[Dataset records]

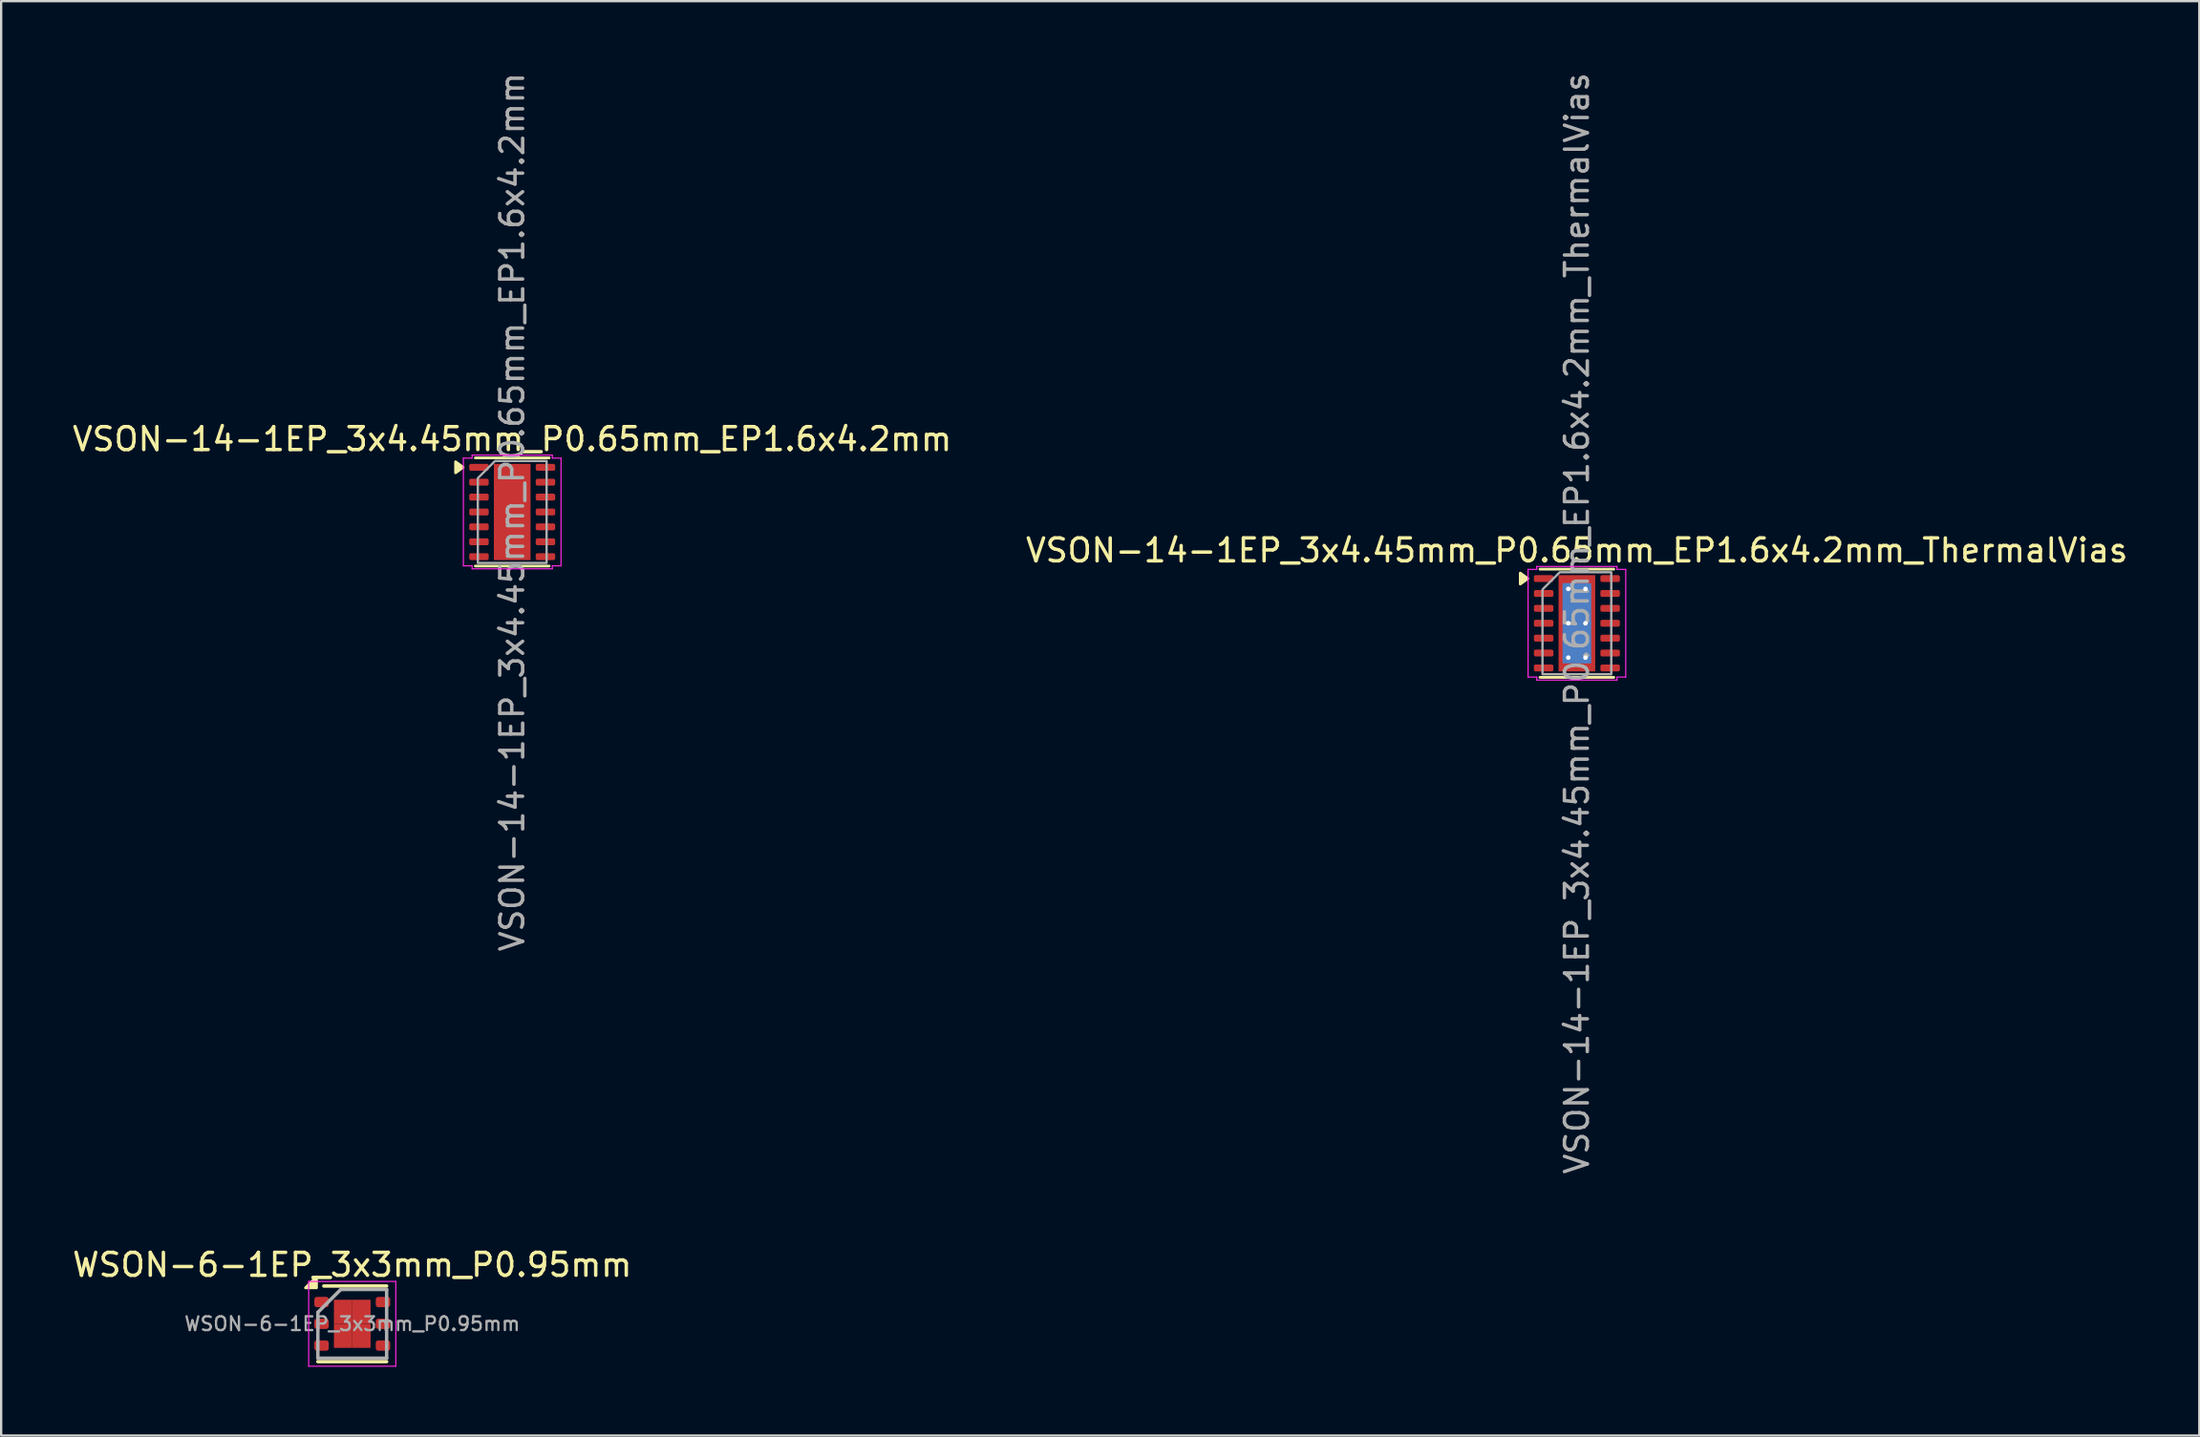
<source format=kicad_pcb>
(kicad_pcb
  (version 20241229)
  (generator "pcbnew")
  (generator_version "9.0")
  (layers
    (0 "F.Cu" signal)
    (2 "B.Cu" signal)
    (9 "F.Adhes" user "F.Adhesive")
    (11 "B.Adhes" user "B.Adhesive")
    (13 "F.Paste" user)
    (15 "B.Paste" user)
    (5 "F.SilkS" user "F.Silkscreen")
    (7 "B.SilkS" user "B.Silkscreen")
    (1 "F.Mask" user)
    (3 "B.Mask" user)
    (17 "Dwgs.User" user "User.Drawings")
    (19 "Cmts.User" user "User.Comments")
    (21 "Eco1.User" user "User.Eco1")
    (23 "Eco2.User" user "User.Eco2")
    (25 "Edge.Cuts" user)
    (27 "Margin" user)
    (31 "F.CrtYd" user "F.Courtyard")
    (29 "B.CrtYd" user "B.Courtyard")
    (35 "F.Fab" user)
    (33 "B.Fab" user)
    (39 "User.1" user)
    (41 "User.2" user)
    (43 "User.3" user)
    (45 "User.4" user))
  (footprint "VSON-14-1EP_3x4.45mm_P0.65mm_EP1.6x4.2mm"
    (layer "F.Cu")
    (at 19.292 19.292)
    (property "Reference" "VSON-14-1EP_3x4.45mm_P0.65mm_EP1.6x4.2mm" (at 0 -3.18 0) (layer "F.SilkS") (effects (font (size 1 1) (thickness 0.15))))
    (attr smd)
    (fp_line (start -1.61 -2.36) (end 1.61 -2.36) (stroke (width 0.12) (type solid)) (layer "F.SilkS"))
    (fp_line (start 1.61 2.36) (end -1.61 2.36) (stroke (width 0.12) (type solid)) (layer "F.SilkS"))
    (fp_poly (pts (xy -2.14 -1.95) (xy -2.47 -1.71) (xy -2.47 -2.19)) (stroke (width 0.12) (type solid)) (fill yes) (layer "F.SilkS"))
    (fp_line (start -2.13 -2.35) (end -1.75 -2.35) (stroke (width 0.05) (type solid)) (layer "F.CrtYd"))
    (fp_line (start -2.13 2.35) (end -2.13 -2.35) (stroke (width 0.05) (type solid)) (layer "F.CrtYd"))
    (fp_line (start -1.75 -2.48) (end 1.75 -2.48) (stroke (width 0.05) (type solid)) (layer "F.CrtYd"))
    (fp_line (start -1.75 -2.35) (end -1.75 -2.48) (stroke (width 0.05) (type solid)) (layer "F.CrtYd"))
    (fp_line (start -1.75 2.35) (end -2.13 2.35) (stroke (width 0.05) (type solid)) (layer "F.CrtYd"))
    (fp_line (start -1.75 2.48) (end -1.75 2.35) (stroke (width 0.05) (type solid)) (layer "F.CrtYd"))
    (fp_line (start 1.75 -2.48) (end 1.75 -2.35) (stroke (width 0.05) (type solid)) (layer "F.CrtYd"))
    (fp_line (start 1.75 -2.35) (end 2.13 -2.35) (stroke (width 0.05) (type solid)) (layer "F.CrtYd"))
    (fp_line (start 1.75 2.35) (end 1.75 2.48) (stroke (width 0.05) (type solid)) (layer "F.CrtYd"))
    (fp_line (start 1.75 2.48) (end -1.75 2.48) (stroke (width 0.05) (type solid)) (layer "F.CrtYd"))
    (fp_line (start 2.13 -2.35) (end 2.13 2.35) (stroke (width 0.05) (type solid)) (layer "F.CrtYd"))
    (fp_line (start 2.13 2.35) (end 1.75 2.35) (stroke (width 0.05) (type solid)) (layer "F.CrtYd"))
    (fp_poly (pts (xy -1.5 -1.475) (xy -1.5 2.225) (xy 1.5 2.225) (xy 1.5 -2.225) (xy -0.75 -2.225)) (stroke (width 0.1) (type solid)) (fill no) (layer "F.Fab"))
    (fp_text user "${REFERENCE}" (at 0 0 90) (layer "F.Fab") (effects (font (size 1 1) (thickness 0.15))))
    (pad "" smd roundrect (at 0 -1.05) (size 1.29 1.69) (layers "F.Paste") (roundrect_rratio 0.194))
    (pad "" smd roundrect (at 0 1.05) (size 1.29 1.69) (layers "F.Paste") (roundrect_rratio 0.194))
    (pad "1" smd roundrect (at -1.45 -1.95) (size 0.85 0.3) (layers "F.Cu" "F.Mask" "F.Paste") (roundrect_rratio 0.25))
    (pad "2" smd roundrect (at -1.45 -1.3) (size 0.85 0.3) (layers "F.Cu" "F.Mask" "F.Paste") (roundrect_rratio 0.25))
    (pad "3" smd roundrect (at -1.45 -0.65) (size 0.85 0.3) (layers "F.Cu" "F.Mask" "F.Paste") (roundrect_rratio 0.25))
    (pad "4" smd roundrect (at -1.45 0) (size 0.85 0.3) (layers "F.Cu" "F.Mask" "F.Paste") (roundrect_rratio 0.25))
    (pad "5" smd roundrect (at -1.45 0.65) (size 0.85 0.3) (layers "F.Cu" "F.Mask" "F.Paste") (roundrect_rratio 0.25))
    (pad "6" smd roundrect (at -1.45 1.3) (size 0.85 0.3) (layers "F.Cu" "F.Mask" "F.Paste") (roundrect_rratio 0.25))
    (pad "7" smd roundrect (at -1.45 1.95) (size 0.85 0.3) (layers "F.Cu" "F.Mask" "F.Paste") (roundrect_rratio 0.25))
    (pad "8" smd roundrect (at 1.45 1.95) (size 0.85 0.3) (layers "F.Cu" "F.Mask" "F.Paste") (roundrect_rratio 0.25))
    (pad "9" smd roundrect (at 1.45 1.3) (size 0.85 0.3) (layers "F.Cu" "F.Mask" "F.Paste") (roundrect_rratio 0.25))
    (pad "10" smd roundrect (at 1.45 0.65) (size 0.85 0.3) (layers "F.Cu" "F.Mask" "F.Paste") (roundrect_rratio 0.25))
    (pad "11" smd roundrect (at 1.45 0) (size 0.85 0.3) (layers "F.Cu" "F.Mask" "F.Paste") (roundrect_rratio 0.25))
    (pad "12" smd roundrect (at 1.45 -0.65) (size 0.85 0.3) (layers "F.Cu" "F.Mask" "F.Paste") (roundrect_rratio 0.25))
    (pad "13" smd roundrect (at 1.45 -1.3) (size 0.85 0.3) (layers "F.Cu" "F.Mask" "F.Paste") (roundrect_rratio 0.25))
    (pad "14" smd roundrect (at 1.45 -1.95) (size 0.85 0.3) (layers "F.Cu" "F.Mask" "F.Paste") (roundrect_rratio 0.25))
    (pad "15" smd rect (at 0 0) (size 1.6 4.2) (property pad_prop_heatsink) (layers "F.Cu" "F.Mask")))
  (footprint "WSON-6-1EP_3x3mm_P0.95mm"
    (layer "F.Cu")
    (at 12.315 54.721)
    (property "Reference" "WSON-6-1EP_3x3mm_P0.95mm" (at 0 -2.575 0) (layer "F.SilkS") (effects (font (size 1 1) (thickness 0.15))))
    (attr smd)
    (fp_line (start -1.5 1.65) (end 1.5 1.65) (stroke (width 0.15) (type solid)) (layer "F.SilkS"))
    (fp_line (start -1.24 -1.65) (end 1.5 -1.65) (stroke (width 0.15) (type solid)) (layer "F.SilkS"))
    (fp_poly (pts (xy -1.56 -1.57) (xy -2.04 -1.57) (xy -1.56 -2.05) (xy -1.56 -1.57)) (stroke (width 0.12) (type solid)) (fill yes) (layer "F.SilkS"))
    (fp_line (start -1.9 -1.85) (end -1.9 1.85) (stroke (width 0.05) (type solid)) (layer "F.CrtYd"))
    (fp_line (start -1.9 -1.85) (end 1.9 -1.85) (stroke (width 0.05) (type solid)) (layer "F.CrtYd"))
    (fp_line (start -1.9 1.85) (end 1.9 1.85) (stroke (width 0.05) (type solid)) (layer "F.CrtYd"))
    (fp_line (start 1.9 -1.85) (end 1.9 1.85) (stroke (width 0.05) (type solid)) (layer "F.CrtYd"))
    (fp_line (start -1.5 -0.5) (end -0.5 -1.5) (stroke (width 0.15) (type solid)) (layer "F.Fab"))
    (fp_line (start -1.5 1.5) (end -1.5 -0.5) (stroke (width 0.15) (type solid)) (layer "F.Fab"))
    (fp_line (start -0.5 -1.5) (end 1.5 -1.5) (stroke (width 0.15) (type solid)) (layer "F.Fab"))
    (fp_line (start 1.5 -1.5) (end 1.5 1.5) (stroke (width 0.15) (type solid)) (layer "F.Fab"))
    (fp_line (start 1.5 1.5) (end -1.5 1.5) (stroke (width 0.15) (type solid)) (layer "F.Fab"))
    (fp_text user "${REFERENCE}" (at 0 0 0) (layer "F.Fab") (effects (font (size 0.6 0.6) (thickness 0.1))))
    (pad "1" smd roundrect (at -1.34 -0.95) (size 0.63 0.45) (layers "F.Cu" "F.Mask" "F.Paste") (roundrect_rratio 0.25))
    (pad "2" smd roundrect (at -1.34 0) (size 0.63 0.45) (layers "F.Cu" "F.Mask" "F.Paste") (roundrect_rratio 0.25))
    (pad "3" smd roundrect (at -1.34 0.95) (size 0.63 0.45) (layers "F.Cu" "F.Mask" "F.Paste") (roundrect_rratio 0.25))
    (pad "4" smd roundrect (at 1.34 0.95) (size 0.63 0.45) (layers "F.Cu" "F.Mask" "F.Paste") (roundrect_rratio 0.25))
    (pad "5" smd roundrect (at 1.34 0) (size 0.63 0.45) (layers "F.Cu" "F.Mask" "F.Paste") (roundrect_rratio 0.25))
    (pad "6" smd roundrect (at 1.34 -0.95) (size 0.63 0.45) (layers "F.Cu" "F.Mask" "F.Paste") (roundrect_rratio 0.25))
    (pad "7" smd rect (at -0.4 -0.525) (size 0.8 1.05) (layers "F.Cu" "F.Mask" "F.Paste"))
    (pad "7" smd rect (at -0.4 0.525) (size 0.8 1.05) (layers "F.Cu" "F.Mask" "F.Paste"))
    (pad "7" smd rect (at 0.4 -0.525) (size 0.8 1.05) (layers "F.Cu" "F.Mask" "F.Paste"))
    (pad "7" smd rect (at 0.4 0.525) (size 0.8 1.05) (layers "F.Cu" "F.Mask" "F.Paste")))
  (footprint "VSON-14-1EP_3x4.45mm_P0.65mm_EP1.6x4.2mm_ThermalVias"
    (layer "F.Cu")
    (at 65.732 24.149)
    (property "Reference" "VSON-14-1EP_3x4.45mm_P0.65mm_EP1.6x4.2mm_ThermalVias" (at 0 -3.18 0) (layer "F.SilkS") (effects (font (size 1 1) (thickness 0.15))))
    (attr smd)
    (fp_line (start -1.61 -2.36) (end 1.61 -2.36) (stroke (width 0.12) (type solid)) (layer "F.SilkS"))
    (fp_line (start 1.61 2.36) (end -1.61 2.36) (stroke (width 0.12) (type solid)) (layer "F.SilkS"))
    (fp_poly (pts (xy -2.14 -1.95) (xy -2.47 -1.71) (xy -2.47 -2.19)) (stroke (width 0.12) (type solid)) (fill yes) (layer "F.SilkS"))
    (fp_line (start -2.13 -2.35) (end -1.75 -2.35) (stroke (width 0.05) (type solid)) (layer "F.CrtYd"))
    (fp_line (start -2.13 2.35) (end -2.13 -2.35) (stroke (width 0.05) (type solid)) (layer "F.CrtYd"))
    (fp_line (start -1.75 -2.48) (end 1.75 -2.48) (stroke (width 0.05) (type solid)) (layer "F.CrtYd"))
    (fp_line (start -1.75 -2.35) (end -1.75 -2.48) (stroke (width 0.05) (type solid)) (layer "F.CrtYd"))
    (fp_line (start -1.75 2.35) (end -2.13 2.35) (stroke (width 0.05) (type solid)) (layer "F.CrtYd"))
    (fp_line (start -1.75 2.48) (end -1.75 2.35) (stroke (width 0.05) (type solid)) (layer "F.CrtYd"))
    (fp_line (start 1.75 -2.48) (end 1.75 -2.35) (stroke (width 0.05) (type solid)) (layer "F.CrtYd"))
    (fp_line (start 1.75 -2.35) (end 2.13 -2.35) (stroke (width 0.05) (type solid)) (layer "F.CrtYd"))
    (fp_line (start 1.75 2.35) (end 1.75 2.48) (stroke (width 0.05) (type solid)) (layer "F.CrtYd"))
    (fp_line (start 1.75 2.48) (end -1.75 2.48) (stroke (width 0.05) (type solid)) (layer "F.CrtYd"))
    (fp_line (start 2.13 -2.35) (end 2.13 2.35) (stroke (width 0.05) (type solid)) (layer "F.CrtYd"))
    (fp_line (start 2.13 2.35) (end 1.75 2.35) (stroke (width 0.05) (type solid)) (layer "F.CrtYd"))
    (fp_poly (pts (xy -1.5 -1.475) (xy -1.5 2.225) (xy 1.5 2.225) (xy 1.5 -2.225) (xy -0.75 -2.225)) (stroke (width 0.1) (type solid)) (fill no) (layer "F.Fab"))
    (fp_text user "${REFERENCE}" (at 0 0 90) (layer "F.Fab") (effects (font (size 1 1) (thickness 0.15))))
    (pad "" smd roundrect (at 0 -1.05) (size 1.29 1.69) (layers "F.Paste") (roundrect_rratio 0.194))
    (pad "" smd roundrect (at 0 1.05) (size 1.29 1.69) (layers "F.Paste") (roundrect_rratio 0.194))
    (pad "1" smd roundrect (at -1.45 -1.95) (size 0.85 0.3) (layers "F.Cu" "F.Mask" "F.Paste") (roundrect_rratio 0.25))
    (pad "2" smd roundrect (at -1.45 -1.3) (size 0.85 0.3) (layers "F.Cu" "F.Mask" "F.Paste") (roundrect_rratio 0.25))
    (pad "3" smd roundrect (at -1.45 -0.65) (size 0.85 0.3) (layers "F.Cu" "F.Mask" "F.Paste") (roundrect_rratio 0.25))
    (pad "4" smd roundrect (at -1.45 0) (size 0.85 0.3) (layers "F.Cu" "F.Mask" "F.Paste") (roundrect_rratio 0.25))
    (pad "5" smd roundrect (at -1.45 0.65) (size 0.85 0.3) (layers "F.Cu" "F.Mask" "F.Paste") (roundrect_rratio 0.25))
    (pad "6" smd roundrect (at -1.45 1.3) (size 0.85 0.3) (layers "F.Cu" "F.Mask" "F.Paste") (roundrect_rratio 0.25))
    (pad "7" smd roundrect (at -1.45 1.95) (size 0.85 0.3) (layers "F.Cu" "F.Mask" "F.Paste") (roundrect_rratio 0.25))
    (pad "8" smd roundrect (at 1.45 1.95) (size 0.85 0.3) (layers "F.Cu" "F.Mask" "F.Paste") (roundrect_rratio 0.25))
    (pad "9" smd roundrect (at 1.45 1.3) (size 0.85 0.3) (layers "F.Cu" "F.Mask" "F.Paste") (roundrect_rratio 0.25))
    (pad "10" smd roundrect (at 1.45 0.65) (size 0.85 0.3) (layers "F.Cu" "F.Mask" "F.Paste") (roundrect_rratio 0.25))
    (pad "11" smd roundrect (at 1.45 0) (size 0.85 0.3) (layers "F.Cu" "F.Mask" "F.Paste") (roundrect_rratio 0.25))
    (pad "12" smd roundrect (at 1.45 -0.65) (size 0.85 0.3) (layers "F.Cu" "F.Mask" "F.Paste") (roundrect_rratio 0.25))
    (pad "13" smd roundrect (at 1.45 -1.3) (size 0.85 0.3) (layers "F.Cu" "F.Mask" "F.Paste") (roundrect_rratio 0.25))
    (pad "14" smd roundrect (at 1.45 -1.95) (size 0.85 0.3) (layers "F.Cu" "F.Mask" "F.Paste") (roundrect_rratio 0.25))
    (pad "15" thru_hole circle (at -0.375 -1.5) (size 0.5 0.5) (drill 0.2) (property pad_prop_heatsink) (layers "*.Cu"))
    (pad "15" thru_hole circle (at -0.375 0) (size 0.5 0.5) (drill 0.2) (property pad_prop_heatsink) (layers "*.Cu"))
    (pad "15" thru_hole circle (at -0.375 1.5) (size 0.5 0.5) (drill 0.2) (property pad_prop_heatsink) (layers "*.Cu"))
    (pad "15" smd rect (at 0 0) (size 1.25 3.5) (property pad_prop_heatsink) (layers "B.Cu"))
    (pad "15" smd rect (at 0 0) (size 1.6 4.2) (property pad_prop_heatsink) (layers "F.Cu" "F.Mask"))
    (pad "15" thru_hole circle (at 0.375 -1.5) (size 0.5 0.5) (drill 0.2) (property pad_prop_heatsink) (layers "*.Cu"))
    (pad "15" thru_hole circle (at 0.375 0) (size 0.5 0.5) (drill 0.2) (property pad_prop_heatsink) (layers "*.Cu"))
    (pad "15" thru_hole circle (at 0.375 1.5) (size 0.5 0.5) (drill 0.2) (property pad_prop_heatsink) (layers "*.Cu")))
  (gr_rect
    (start -3 -3)
    (end 92.881 59.596)
    (stroke (width 0.1) (type default))
    (fill no)
    (layer "Edge.Cuts")))
</source>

[/Dataset records]

◆ **Exercise objective**: The reply should consist solely of the lines above from the one that has "(fp_line (start -1.9 -1.85) (end 1.9" through the one that has "(fp_line (start 1.9", reproduced exactly.

◆ **Task response**:
    (fp_line (start -1.9 -1.85) (end 1.9 -1.85) (stroke (width 0.05) (type solid)) (layer "F.CrtYd"))
    (fp_line (start -1.9 1.85) (end 1.9 1.85) (stroke (width 0.05) (type solid)) (layer "F.CrtYd"))
    (fp_line (start 1.9 -1.85) (end 1.9 1.85) (stroke (width 0.05) (type solid)) (layer "F.CrtYd"))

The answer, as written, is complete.